SimpleDB stores data in a Domain/Attribute schema-less and type-less structure having more in common with a spreadsheet than a traditional relational table. If you’ve worked with the likes of SQLite (manifest typing) or Excel (no predefined schema and manifest typing) then you’ll appreciate this is no hardship, quite the opposite in fact (I find the strong typing nature of most databases a real pain having worked recently on a SQLite combined with Excel project).

The distributed nature of SimpleDB may however pose some difficulty to those of us (i.e. almost everybody) raised in the world of ACID compliant databases. Because of the Brewer’s Conjecture effect, SimpleDB sacrifices consistency for availability and partition tolerance i.e. when you write something to the database, an immediate query may not return the updated value, subsequent queries will eventually return the new data, exactly when depends on the load and the availability of resources. Those of you already using S3 will already be living with this “feature”, and in practice you rarely notice it (most updates seem to appear immediately) but it will still pose design challenges to handle the edge cases.

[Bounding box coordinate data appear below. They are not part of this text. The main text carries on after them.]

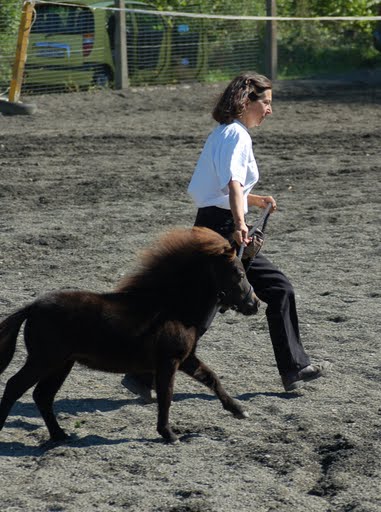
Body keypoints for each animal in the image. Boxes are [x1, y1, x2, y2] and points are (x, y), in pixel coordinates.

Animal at [0, 226, 258, 442]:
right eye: (239, 273)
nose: (254, 304)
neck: (171, 308)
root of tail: (32, 307)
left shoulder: (186, 359)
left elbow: (211, 378)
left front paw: (239, 410)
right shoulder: (169, 361)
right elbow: (166, 396)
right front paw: (169, 434)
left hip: (61, 364)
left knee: (42, 396)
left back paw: (60, 435)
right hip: (44, 360)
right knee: (15, 386)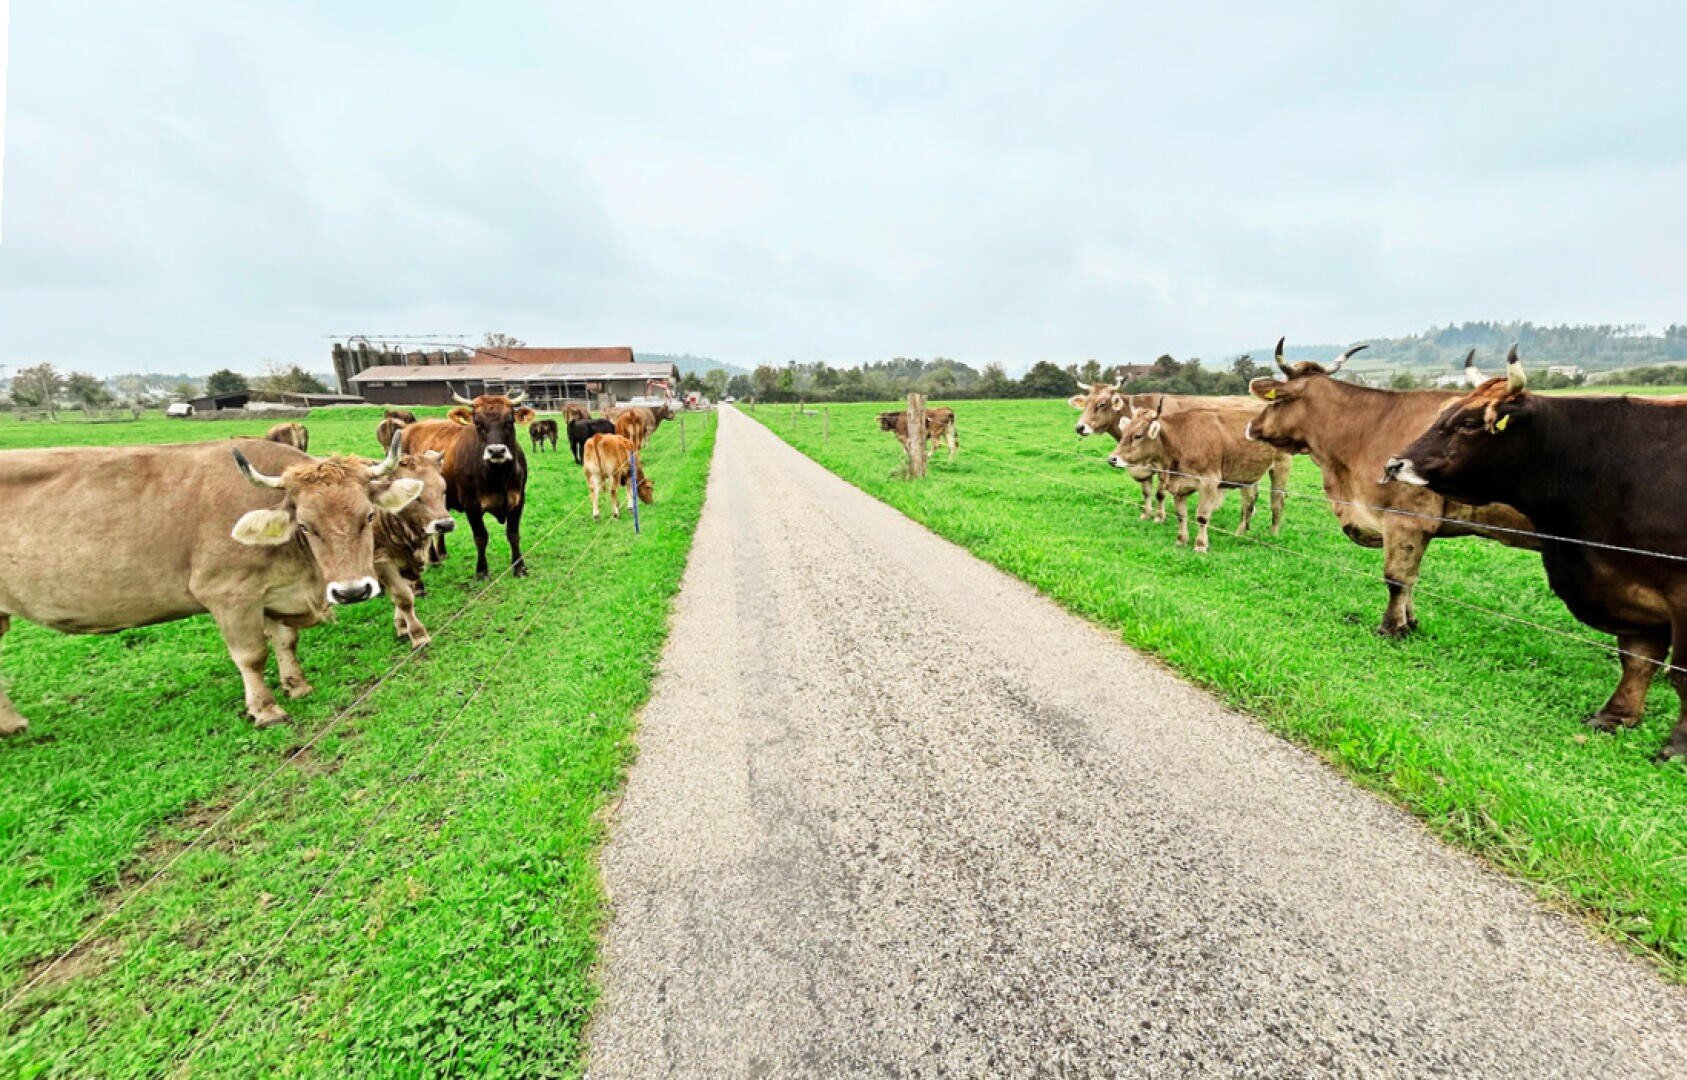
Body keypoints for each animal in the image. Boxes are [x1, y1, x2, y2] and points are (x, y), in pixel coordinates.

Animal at [0, 437, 423, 733]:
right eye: (305, 525)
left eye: (368, 516)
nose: (352, 591)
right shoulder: (229, 593)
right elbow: (251, 655)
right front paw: (266, 709)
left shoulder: (272, 591)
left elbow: (286, 641)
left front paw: (296, 685)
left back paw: (11, 724)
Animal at [401, 390, 533, 578]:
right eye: (478, 423)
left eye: (510, 421)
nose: (497, 451)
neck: (498, 476)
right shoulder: (471, 505)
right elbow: (480, 537)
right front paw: (482, 571)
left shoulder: (518, 499)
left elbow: (513, 534)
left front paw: (519, 567)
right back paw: (434, 559)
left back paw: (442, 552)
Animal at [1108, 400, 1290, 552]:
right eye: (1124, 432)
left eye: (1138, 435)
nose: (1112, 459)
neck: (1180, 441)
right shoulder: (1179, 485)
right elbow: (1181, 515)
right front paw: (1181, 540)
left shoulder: (1209, 483)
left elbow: (1202, 516)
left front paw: (1200, 545)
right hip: (1247, 475)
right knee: (1248, 504)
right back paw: (1239, 534)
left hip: (1280, 467)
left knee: (1276, 503)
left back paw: (1273, 536)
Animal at [1246, 338, 1536, 636]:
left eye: (1275, 400)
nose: (1251, 425)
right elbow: (1410, 580)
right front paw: (1410, 623)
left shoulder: (1406, 521)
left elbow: (1397, 578)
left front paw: (1391, 628)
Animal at [1384, 349, 1687, 758]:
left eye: (1468, 423)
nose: (1394, 464)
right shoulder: (1628, 585)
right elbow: (1637, 657)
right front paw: (1614, 717)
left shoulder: (1679, 594)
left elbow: (1680, 673)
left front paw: (1677, 746)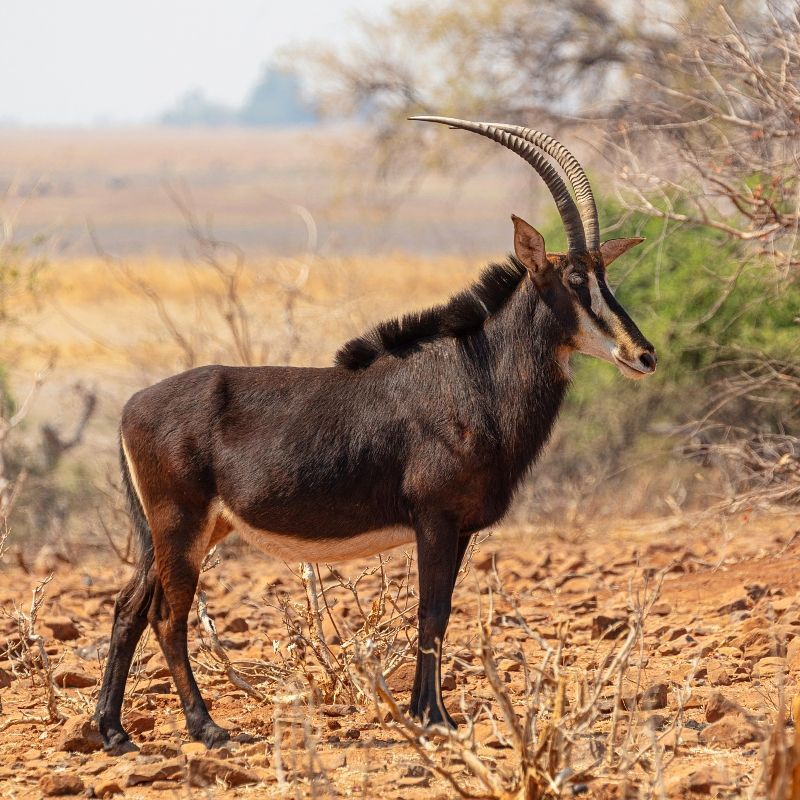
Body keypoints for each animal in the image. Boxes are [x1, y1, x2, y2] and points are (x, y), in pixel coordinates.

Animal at [95, 117, 657, 752]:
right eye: (575, 277)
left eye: (606, 276)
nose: (643, 354)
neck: (472, 375)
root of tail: (131, 406)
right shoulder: (435, 519)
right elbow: (431, 613)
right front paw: (433, 718)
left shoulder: (459, 528)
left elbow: (440, 611)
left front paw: (429, 713)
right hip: (181, 526)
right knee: (167, 617)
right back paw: (206, 726)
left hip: (179, 532)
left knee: (128, 608)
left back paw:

The service is still in limited Beta, but the documentation is available and if you already used any other AWS product you’ll immediately feel at home. The pricing is again based on usage, the cost of storage is much higher than S3, being $1.50 per GB-month, but a GB of structured data is an awful lot of data (and the larger document style storage would be provided by S3).

If you’ve not yet tried out either S3 or EC2, now might be a good time to start, cloud computing has come down to earth, all thanks to an online book store, Amazon!